Per una ventina d’anni questo sistema è andato avanti consentendo una serie infinita di abusi e di illegalità che i pubblici poteri e gli uffici preposti al controllo delle condizioni di lavoro hanno talvolta ignorato, altre volte tollerato, altre volte tentato di contrastare ma in maniera talmente debole che la situazione rischiava di incancrenirsi. Lo stesso si può dire dei sindacati confederali e del mondo delle Coop. Poi è successo qualcosa e da qui inizia la nuova storia. Che è una storia di lento ma sicuro riscatto di questa forza lavoro. Mobilitati e poi organizzati dai sindacati di base, in particolare nel Veneto e in Emilia Romagna, ma poi anche in Lombardia, Piemonte, Lazio, i lavoratori delle cooperative hanno iniziato quello che sarebbe un normale cammino sindacale se non fosse che, dato il contesto, esso acquista il valore e il sapore di una battaglia di civiltà, per la dignità umana e per l’inclusione, come scrive ancora Sergio Bologna, che della logistica è il massimo esperto italiano.
Il 12 luglio del 2013 il terzo sciopero nazionale della logistica, organizzato dai sindacati di base e osteggiato da quello confederali, è un successo. È il punto di svolta, per molti lavoratori è il momento della presa di coscienza, di classe e di ruolo. La forza lavoro impiegata in questa nuova forma di caporalato postmoderno non è solo migrante, o attinta nel sempre più largo bacino del sottoproletariato urbano. Magazzinieri, facchini e trasportatori provengono (anche) dal ceto medio impoverito. Sono (anche) laureati. Non hanno alternative. Il 14 settembre del 2016, durante un picchetto fuori da uno dei centri della Gls, nel piacentino, un tir travolge e uccide Abd Elsalam Ahmed Eldanf. Su Internazionale, Alessandro Leogrande ricostruisce come questa morte non sia un fatto isolato, ma arriva al culmine di un violento processo di repressione delle lotte e delle proteste dei lavoratori della logistica.

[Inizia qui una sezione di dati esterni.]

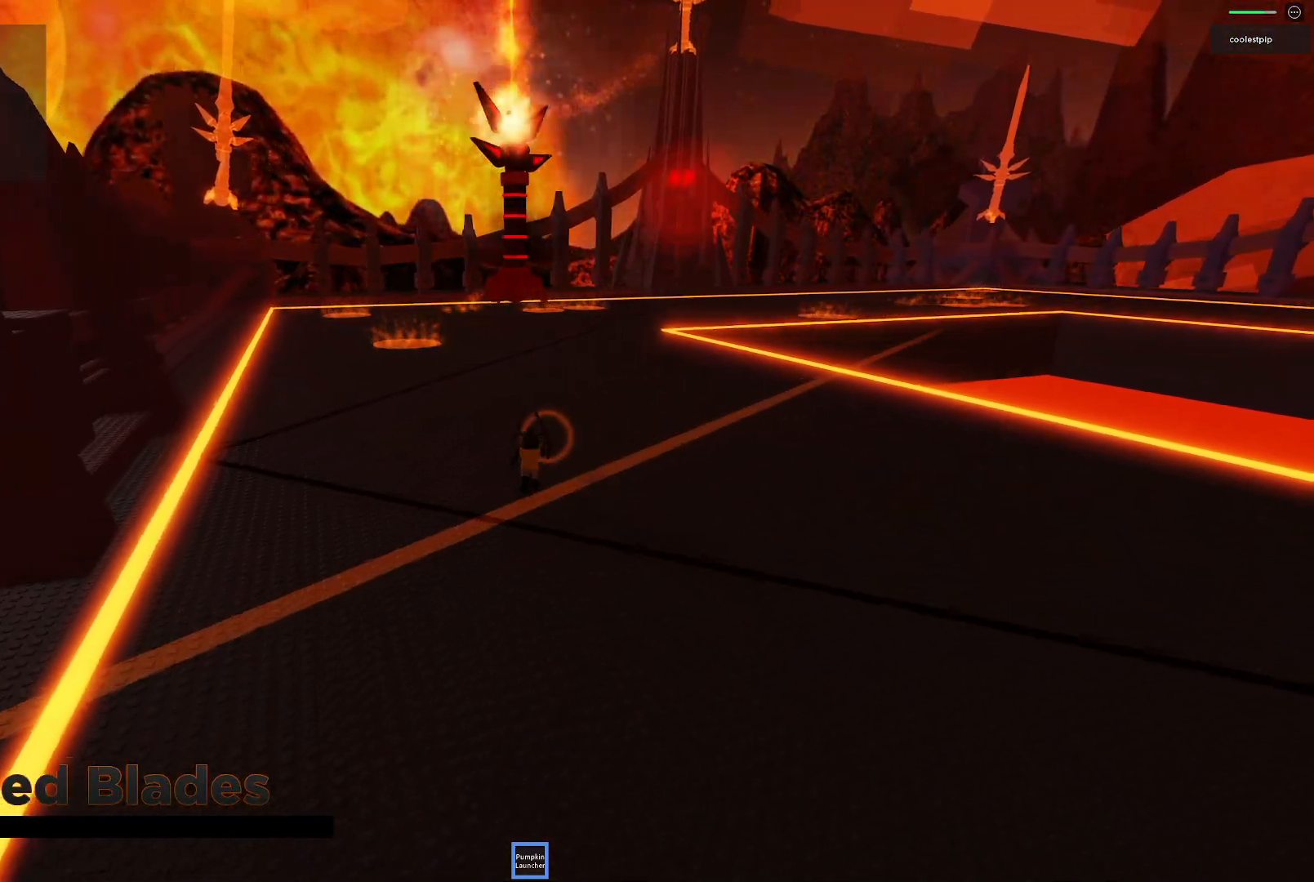
{"keys": ["a", "w"], "events": [[100, "a", "down"], [233, "a", "up"], [417, "a", "down"]]}
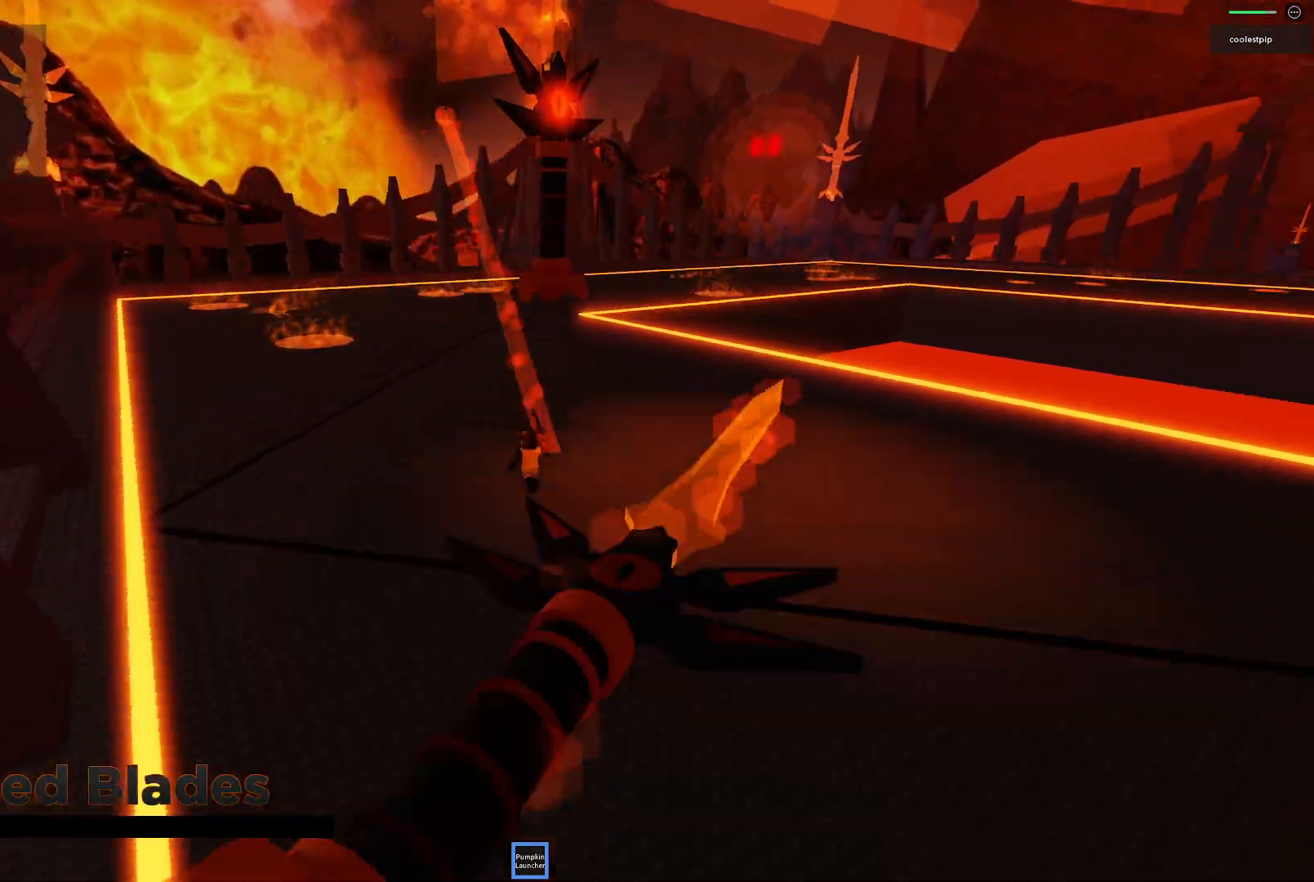
{"keys": ["d", "s"], "events": [[67, "a", "up"], [67, "w", "up"], [133, "d", "down"], [317, "s", "down"]]}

Da allora anche i sindacati confederali, i partiti politici, i media tradizionali, sono costretti a fare i conti con quanto volutamente ignorato. Il sintomo lacaniano esplode in faccia ai gestori della crisi. “Per anni solo i sindacati di base hanno intercettato, studiato, compreso e riorganizzato questa nuova forza lavoro, con il black friday potrebbe essere cambiato qualcosa”, spiega ancora Sergio Bologna. È qui, il nuovo scontro tra capitale e lavoro. Essendo il physical internet (l’internet delle cose) il supporto materiale della globalizzazione è anche il terreno di scontro decisivo – spiega– ,richiamando i movimenti dei wobblies negli Stati Uniti negli anni 1900-20, dove i migranti (spesso italiani) giocano un ruolo decisivo come agitatori e organizzatori.
Nero il venerdì dei saldi globale.
Nero, il cono d’ombra dello sfruttamento contemporaneo.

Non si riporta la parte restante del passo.